- _EXERCISE_
When the line with "Cadastro de Categoria." turns up below, begin repeating exactly, and carry on through the line with "i'm Luccas 👋"; no pictures go into the copy.

Pictures paired with source code
────────
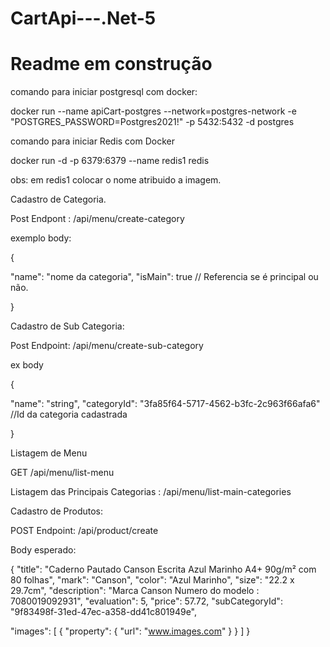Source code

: # CartApi---.Net-5


# Readme em construção 


comando para iniciar postgresql com docker:

docker run --name apiCart-postgres --network=postgres-network -e "POSTGRES_PASSWORD=Postgres2021!" -p 5432:5432  -d postgres

comando para iniciar Redis com Docker

docker run -d -p 6379:6379 --name redis1 redis

obs: em redis1 colocar o nome atribuido a imagem.


Cadastro de Categoria.

Post
Endpont : /api/menu/create-category

exemplo body: 

{

  "name": "nome da categoria",
  "isMain": true  // Referencia se é principal  ou não.
  
}

Cadastro de Sub Categoria:

Post
Endpoint: /api/menu/create-sub-category

ex body

{

  "name": "string",
  "categoryId": "3fa85f64-5717-4562-b3fc-2c963f66afa6" //Id da categoria cadastrada 
 
}

Listagem de Menu

GET
/api/menu/list-menu


Listagem das Principais Categorias : /api/menu/list-main-categories



Cadastro de Produtos:

POST
Endpoint: /api/product/create

Body esperado:

{
  "title": "Caderno Pautado Canson Escrita Azul Marinho A4+ 90g/m² com 80 folhas",
  "mark": "Canson",
  "color": "Azul Marinho",
  "size": "22.2 x 29.7cm",
  "description": "Marca Canson Numero do modelo : 7080019092931",
  "evaluation": 5,
  "price": 57.72,
  "subCategoryId": "9f83498f-31ed-47ec-a358-dd41c801949e",

  "images": [
    {
      "property": {
        "url": "www.images.com"
      }
    }
  ]
}


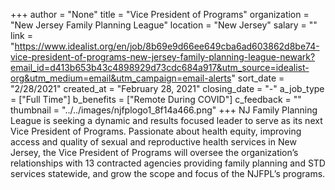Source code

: +++
author = "None"
title = "Vice President of Programs"
organization = "New Jersey Family Planning League"
location = "New Jersey"
salary = ""
link = "https://www.idealist.org/en/job/8b69e9d66ee649cba6ad603862d8be74-vice-president-of-programs-new-jersey-family-planning-league-newark?email_id=d413b653b43c4898929d73cdc684a917&utm_source=idealist-org&utm_medium=email&utm_campaign=email-alerts"
sort_date = "2/28/2021"
created_at = "February 28, 2021"
closing_date = "-"
a_job_type = ["Full Time"]
b_benefits = ["Remote During COVID"]
c_feedback = ""
thumbnail = "../../images/njfplogo1_8f14a466.png"
+++
NJ Family Planning League is seeking a dynamic and results focused leader to serve as its next Vice President of Programs. Passionate about health equity, improving access and quality of sexual and reproductive health services in New Jersey, the Vice President of Programs will oversee the organization’s relationships with 13 contracted agencies providing family planning and STD services statewide, and grow the scope and focus of the NJFPL’s programs.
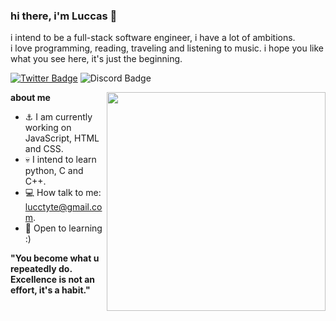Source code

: ### hi there, i'm Luccas 👋

i intend to be a full-stack software engineer, i have a lot of ambitions. 
<br>i love programming, reading, traveling and listening to music.
i hope you like what you see here, it's just the beginning.
   
[![Twitter Badge](	https://img.shields.io/badge/Twitter-06804D?style=for-the-badge&logo=twitter&logoColor=white)](https://twitter.com/davittiw)
![Discord Badge](https://img.shields.io/badge/Discord-17941E?style=for-the-badge&logo=discord&logoColor=white)

<div>
    <img src="https://user-images.githubusercontent.com/110313699/182006278-4a873026-699b-42c6-8268-2167dddc61a0.gif" target="autoplay" align="right" width="350"/>
  
**about me**

- ⚓ I am currently working on JavaScript, HTML and CSS.
- 💀 I intend to learn python, C and C++.
- 💻 How talk to me: lucctyte@gmail.com.
- 🧠 Open to learning :)

**"You become what u repeatedly do. 
Excellence is not an effort, it's a habit."**

</div>

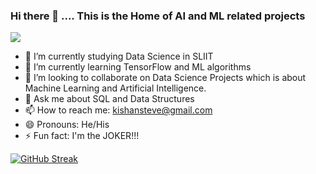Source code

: ### Hi there 👋 .... This is the Home of AI and ML related projects


![](https://komarev.com/ghpvc/?username=kishan20-00&color=dc143c)


- 🔭 I’m currently studying Data Science in SLIIT
- 🌱 I’m currently learning TensorFlow and ML algorithms
- 👯 I’m looking to collaborate on Data Science Projects which is about Machine Learning and Artificial Intelligence.
- 💬 Ask me about SQL and Data Structures
- 📫 How to reach me: kishansteve@gmail.com 
- 😄 Pronouns: He/His
- ⚡ Fun fact: I'm the JOKER!!!


[![GitHub Streak](http://github-readme-streak-stats.herokuapp.com?user=kishan20-00&theme=dark&hide_border=true&date_format=j%20M%5B%20Y%5D)](https://git.io/streak-stats)
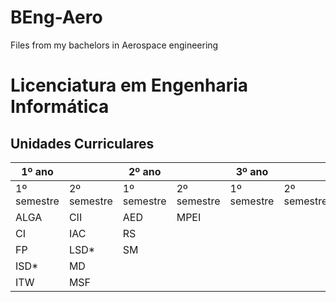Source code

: # BEng-Aero
Files from my bachelors in Aerospace engineering
# Licenciatura em Engenharia Informática

## Unidades Curriculares

| 1º ano |  | 2º ano |  | 3º ano |  |
| --- | --- | --- | --- | --- | --- |
| 1º semestre | 2º semestre | 1º semestre | 2º semestre | 1º semestre | 2º semestre |
| ALGA | CII | AED | MPEI | | |
| CI | IAC | RS | | | |
| FP | LSD* | SM | | | |
| ISD* | MD | | | | |
| ITW | MSF | | | | 
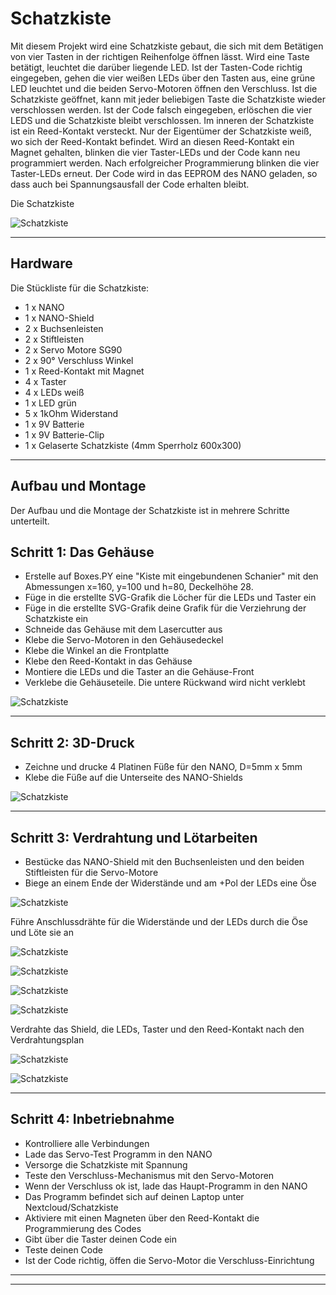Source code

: # Schatzkiste

Mit diesem Projekt wird eine Schatzkiste gebaut, die sich mit dem Betätigen von vier Tasten in der 
richtigen Reihenfolge öffnen lässt. Wird eine Taste betätigt, leuchtet die darüber liegende LED. 
Ist der Tasten-Code richtig eingegeben, gehen die vier weißen LEDs über den Tasten aus, eine grüne 
LED leuchtet und die beiden Servo-Motoren öffnen den Verschluss. Ist die Schatzkiste geöffnet, kann mit jeder 
beliebigen Taste die Schatzkiste wieder verschlossen werden. Ist der Code falsch eingegeben, erlöschen 
die vier LEDS und die Schatzkiste bleibt verschlossen.
Im inneren der Schatzkiste ist ein Reed-Kontakt versteckt. Nur der Eigentümer der Schatzkiste weiß, 
wo sich der Reed-Kontakt befindet. Wird an diesen Reed-Kontakt ein Magnet gehalten, blinken die vier 
Taster-LEDs und der Code kann neu programmiert werden. Nach erfolgreicher Programmierung blinken die 
vier Taster-LEDs erneut. Der Code wird in das EEPROM des NANO geladen, so dass auch bei Spannungsausfall 
der Code erhalten bleibt.

Die Schatzkiste

![Schatzkiste](https://github.com/frankyhub/Schatzkiste/blob/main/pic/Schatzkiste.png)

---

## Hardware
Die Stückliste für die Schatzkiste:

+ 1 x NANO
+ 1 x NANO-Shield
+ 2 x Buchsenleisten
+ 2 x Stiftleisten
+ 2 x Servo Motore SG90
+ 2 x 90° Verschluss Winkel
+ 1 x Reed-Kontakt mit Magnet
+ 4 x Taster
+ 4 x LEDs weiß
+ 1 x LED grün
+ 5 x 1kOhm Widerstand
+ 1 x 9V Batterie
+ 1 x 9V Batterie-Clip
+ 1 x Gelaserte Schatzkiste (4mm Sperrholz 600x300)

---


## Aufbau und Montage
Der Aufbau und die Montage der Schatzkiste ist in mehrere Schritte unterteilt.


## Schritt 1: Das Gehäuse
+ Erstelle auf Boxes.PY  eine "Kiste mit eingebundenen Schanier" mit den Abmessungen x=160, y=100 und h=80, Deckelhöhe 28.
+ Füge in die erstellte SVG-Grafik die Löcher für die LEDs und Taster ein
+ Füge in die erstellte SVG-Grafik deine Grafik für die Verziehrung der Schatzkiste ein
+ Schneide das Gehäuse mit dem Lasercutter aus
+ Klebe die Servo-Motoren in den Gehäusedeckel
+ Klebe die Winkel an die Frontplatte
+ Klebe den Reed-Kontakt in das Gehäuse
+ Montiere die LEDs und die Taster an die Gehäuse-Front
+ Verklebe die Gehäuseteile. Die untere Rückwand wird nicht verklebt

![Schatzkiste](https://github.com/frankyhub/Schatzkiste/blob/main/pic/schatzkiste_lk.png)


---

## Schritt 2: 3D-Druck
+ Zeichne und drucke 4 Platinen Füße für den NANO, D=5mm x 5mm
+ Klebe die Füße auf die Unterseite des NANO-Shields

![Schatzkiste](https://github.com/frankyhub/Schatzkiste/blob/main/pic/spacer5mm.png)


---

## Schritt 3: Verdrahtung und Lötarbeiten
+ Bestücke das NANO-Shield mit den Buchsenleisten und den beiden Stiftleisten für die Servo-Motore
+ Biege an einem Ende der Widerstände und am +Pol der LEDs eine Öse

![Schatzkiste](https://github.com/frankyhub/Schatzkiste/blob/main/pic/r-led.jpg)


Führe Anschlussdrähte für die Widerstände und der LEDs durch die Öse und Löte sie an

![Schatzkiste](https://github.com/frankyhub/Schatzkiste/blob/main/pic/sk10.png)


![Schatzkiste](https://github.com/frankyhub/Schatzkiste/blob/main/pic/sk10.png)


![Schatzkiste](https://github.com/frankyhub/Schatzkiste/blob/main/pic/sk12.png)


![Schatzkiste](https://github.com/frankyhub/Schatzkiste/blob/main/pic/sk13.png)


Verdrahte das Shield, die LEDs, Taster und den Reed-Kontakt nach den Verdrahtungsplan

![Schatzkiste](https://github.com/frankyhub/Schatzkiste/blob/main/pic/Shield.png)


![Schatzkiste](https://github.com/frankyhub/Schatzkiste/blob/main/pic/Verdrahtung.png)


---

## Schritt 4: Inbetriebnahme
+ Kontrolliere alle Verbindungen
+ Lade das Servo-Test Programm in den NANO
+ Versorge die Schatzkiste mit Spannung
+ Teste den Verschluss-Mechanismus mit den Servo-Motoren
+ Wenn der Verschluss ok ist, lade das Haupt-Programm in den NANO
+ Das Programm befindet sich auf deinen Laptop unter Nextcloud/Schatzkiste
+ Aktiviere mit einen Magneten über den Reed-Kontakt die Programmierung des Codes
+ Gibt über die Taster deinen Code ein
+ Teste deinen Code
+ Ist der Code richtig, öffen die Servo-Motor die Verschluss-Einrichtung

---

---

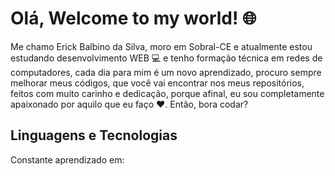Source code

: # Olá, Welcome to my world! 🌐

Me chamo Erick Balbino da Silva, moro em Sobral-CE e atualmente estou estudando desenvolvimento WEB 💻 e tenho formação técnica em redes de computadores, cada dia para mim é um novo aprendizado, procuro sempre melhorar meus códigos, que você vai encontrar nos meus repositórios, feitos com muito carinho e dedicação, porque afinal, eu sou completamente apaixonado por aquilo que eu faço ❤️. Então, bora codar?

## Linguagens e Tecnologias
Constante aprendizado em:


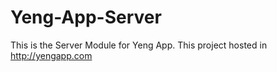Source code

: # Yeng-App-Server
This is the Server Module for Yeng App.
This project hosted in http://yengapp.com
────────
- _OUTPUT FOR THIS EXERCISE_
Cadastro de Categoria.

Post
Endpont : /api/menu/create-category

exemplo body: 

{

  "name": "nome da categoria",
  "isMain": true  // Referencia se é principal  ou não.
  
}

Cadastro de Sub Categoria:

Post
Endpoint: /api/menu/create-sub-category

ex body

{

  "name": "string",
  "categoryId": "3fa85f64-5717-4562-b3fc-2c963f66afa6" //Id da categoria cadastrada 
 
}

Listagem de Menu

GET
/api/menu/list-menu


Listagem das Principais Categorias : /api/menu/list-main-categories



Cadastro de Produtos:

POST
Endpoint: /api/product/create

Body esperado:

{
  "title": "Caderno Pautado Canson Escrita Azul Marinho A4+ 90g/m² com 80 folhas",
  "mark": "Canson",
  "color": "Azul Marinho",
  "size": "22.2 x 29.7cm",
  "description": "Marca Canson Numero do modelo : 7080019092931",
  "evaluation": 5,
  "price": 57.72,
  "subCategoryId": "9f83498f-31ed-47ec-a358-dd41c801949e",

  "images": [
    {
      "property": {
        "url": "www.images.com"
      }
    }
  ]
}


Source code

: +++
author = "None"
title = "Vice President of Programs"
organization = "New Jersey Family Planning League"
location = "New Jersey"
salary = ""
link = "https://www.idealist.org/en/job/8b69e9d66ee649cba6ad603862d8be74-vice-president-of-programs-new-jersey-family-planning-league-newark?email_id=d413b653b43c4898929d73cdc684a917&utm_source=idealist-org&utm_medium=email&utm_campaign=email-alerts"
sort_date = "2/28/2021"
created_at = "February 28, 2021"
closing_date = "-"
a_job_type = ["Full Time"]
b_benefits = ["Remote During COVID"]
c_feedback = ""
thumbnail = "../../images/njfplogo1_8f14a466.png"
+++
NJ Family Planning League is seeking a dynamic and results focused leader to serve as its next Vice President of Programs. Passionate about health equity, improving access and quality of sexual and reproductive health services in New Jersey, the Vice President of Programs will oversee the organization’s relationships with 13 contracted agencies providing family planning and STD services statewide, and grow the scope and focus of the NJFPL’s programs.
Source code

: ### hi there, i'm Luccas 👋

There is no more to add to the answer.